Saved data entries

_ _ _

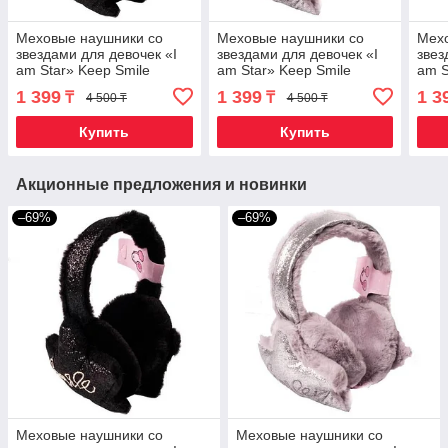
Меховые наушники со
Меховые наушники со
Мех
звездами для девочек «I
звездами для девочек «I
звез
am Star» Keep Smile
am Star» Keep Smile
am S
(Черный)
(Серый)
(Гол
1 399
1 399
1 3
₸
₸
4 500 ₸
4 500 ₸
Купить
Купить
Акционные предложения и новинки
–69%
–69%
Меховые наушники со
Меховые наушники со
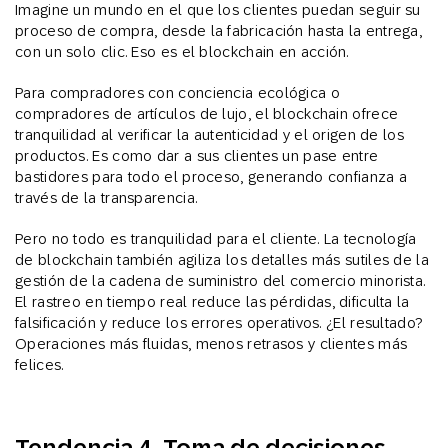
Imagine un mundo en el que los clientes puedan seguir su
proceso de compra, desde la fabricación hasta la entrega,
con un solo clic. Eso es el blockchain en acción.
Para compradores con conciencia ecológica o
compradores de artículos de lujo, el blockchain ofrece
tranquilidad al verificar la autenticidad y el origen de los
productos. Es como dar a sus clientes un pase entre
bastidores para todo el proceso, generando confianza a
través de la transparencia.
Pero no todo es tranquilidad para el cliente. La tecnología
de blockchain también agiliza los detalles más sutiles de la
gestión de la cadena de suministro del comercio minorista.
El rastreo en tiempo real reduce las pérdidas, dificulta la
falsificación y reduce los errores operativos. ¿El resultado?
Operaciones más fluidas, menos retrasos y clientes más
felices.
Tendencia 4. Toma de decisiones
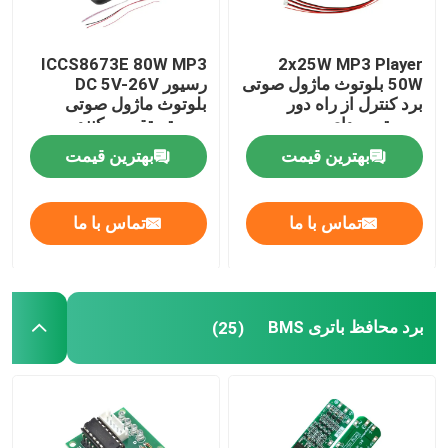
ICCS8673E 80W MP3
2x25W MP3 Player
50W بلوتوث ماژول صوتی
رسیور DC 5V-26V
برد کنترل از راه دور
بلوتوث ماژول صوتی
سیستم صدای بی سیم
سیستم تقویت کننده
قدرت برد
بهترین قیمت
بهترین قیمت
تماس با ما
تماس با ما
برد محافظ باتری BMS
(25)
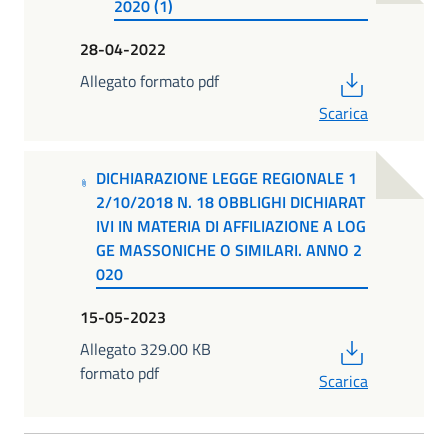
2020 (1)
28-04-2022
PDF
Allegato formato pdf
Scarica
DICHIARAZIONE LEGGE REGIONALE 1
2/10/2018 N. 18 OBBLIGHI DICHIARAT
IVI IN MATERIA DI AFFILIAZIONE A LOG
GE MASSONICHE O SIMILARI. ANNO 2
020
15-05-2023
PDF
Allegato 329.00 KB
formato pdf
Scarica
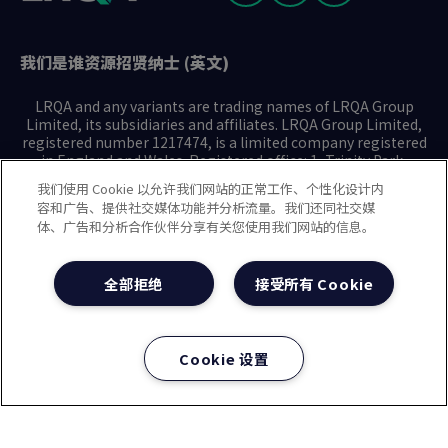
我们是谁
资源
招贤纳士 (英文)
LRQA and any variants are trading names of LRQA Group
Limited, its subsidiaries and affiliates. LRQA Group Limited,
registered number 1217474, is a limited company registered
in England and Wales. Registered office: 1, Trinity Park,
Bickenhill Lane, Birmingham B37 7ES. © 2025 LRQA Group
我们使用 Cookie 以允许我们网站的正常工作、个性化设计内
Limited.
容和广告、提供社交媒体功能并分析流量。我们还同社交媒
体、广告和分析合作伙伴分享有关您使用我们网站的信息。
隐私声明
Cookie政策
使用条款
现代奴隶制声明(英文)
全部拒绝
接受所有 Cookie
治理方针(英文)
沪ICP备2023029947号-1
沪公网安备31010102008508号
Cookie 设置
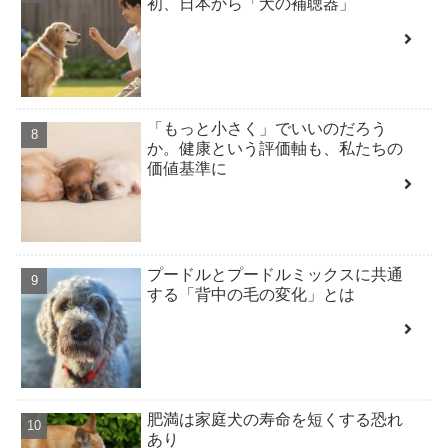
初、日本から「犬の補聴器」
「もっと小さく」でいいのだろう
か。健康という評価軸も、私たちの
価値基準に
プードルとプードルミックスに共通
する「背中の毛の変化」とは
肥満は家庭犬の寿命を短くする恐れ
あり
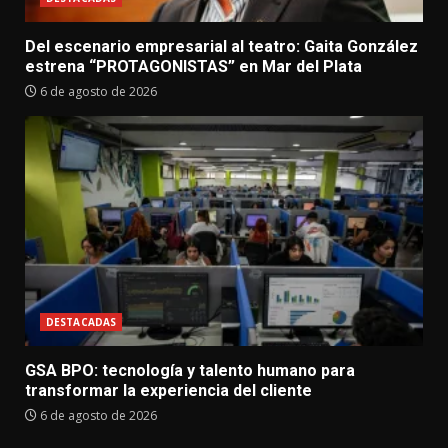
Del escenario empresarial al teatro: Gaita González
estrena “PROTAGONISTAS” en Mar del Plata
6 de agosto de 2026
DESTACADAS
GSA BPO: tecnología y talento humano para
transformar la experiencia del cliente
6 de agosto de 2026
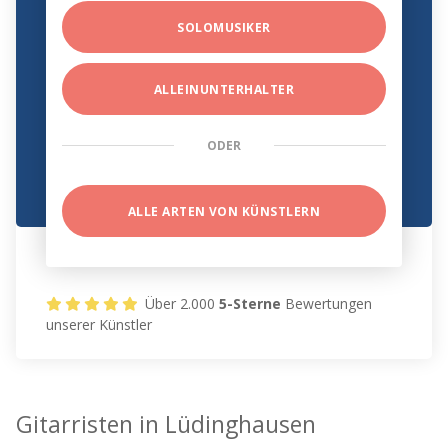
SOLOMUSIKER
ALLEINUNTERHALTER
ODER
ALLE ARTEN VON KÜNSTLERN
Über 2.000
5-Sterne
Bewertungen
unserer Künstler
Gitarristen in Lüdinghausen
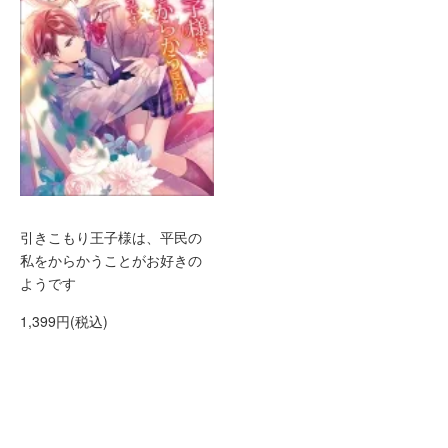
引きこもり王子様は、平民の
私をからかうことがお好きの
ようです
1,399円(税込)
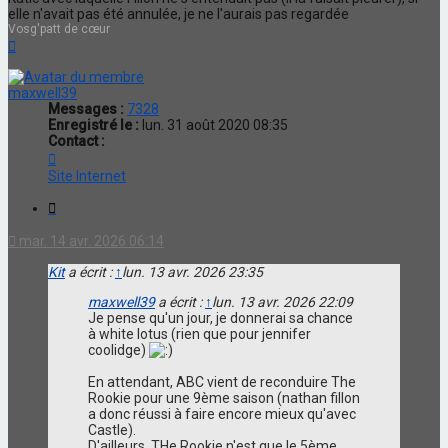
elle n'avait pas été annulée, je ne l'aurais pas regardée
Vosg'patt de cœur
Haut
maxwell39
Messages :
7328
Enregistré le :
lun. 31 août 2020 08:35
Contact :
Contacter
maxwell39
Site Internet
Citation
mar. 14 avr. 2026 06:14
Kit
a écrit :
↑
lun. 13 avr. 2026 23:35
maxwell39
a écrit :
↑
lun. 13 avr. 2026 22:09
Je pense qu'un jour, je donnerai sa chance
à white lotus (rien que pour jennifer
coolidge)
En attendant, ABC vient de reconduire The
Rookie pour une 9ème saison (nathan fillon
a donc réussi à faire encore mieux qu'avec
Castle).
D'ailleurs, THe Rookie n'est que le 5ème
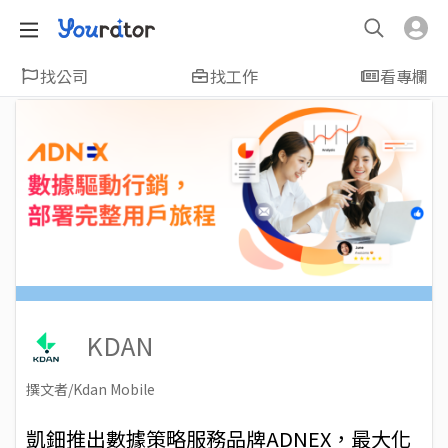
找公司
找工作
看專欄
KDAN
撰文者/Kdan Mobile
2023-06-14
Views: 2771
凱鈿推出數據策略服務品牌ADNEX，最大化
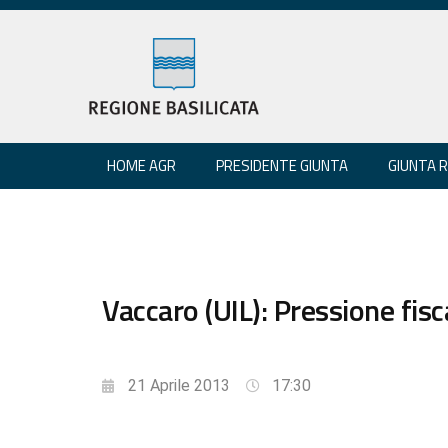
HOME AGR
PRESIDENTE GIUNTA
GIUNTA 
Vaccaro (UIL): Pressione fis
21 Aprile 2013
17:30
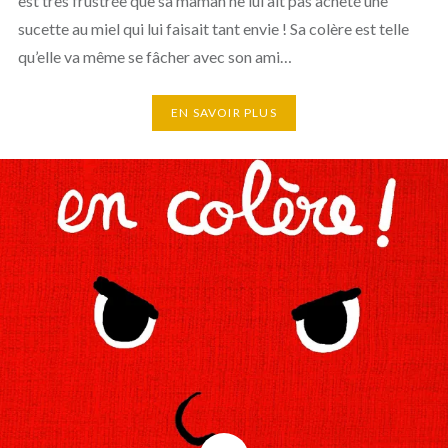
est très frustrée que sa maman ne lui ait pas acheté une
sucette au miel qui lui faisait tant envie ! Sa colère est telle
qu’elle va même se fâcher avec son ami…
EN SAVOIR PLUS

_ _ _

WORK ORDER =>
If a line in the records contains the string "todo", copy it out.

COMPLETED TASK =>
bastidores para todo el proceso, generando confianza a
Pero no todo es tranquilidad para el cliente. La tecnología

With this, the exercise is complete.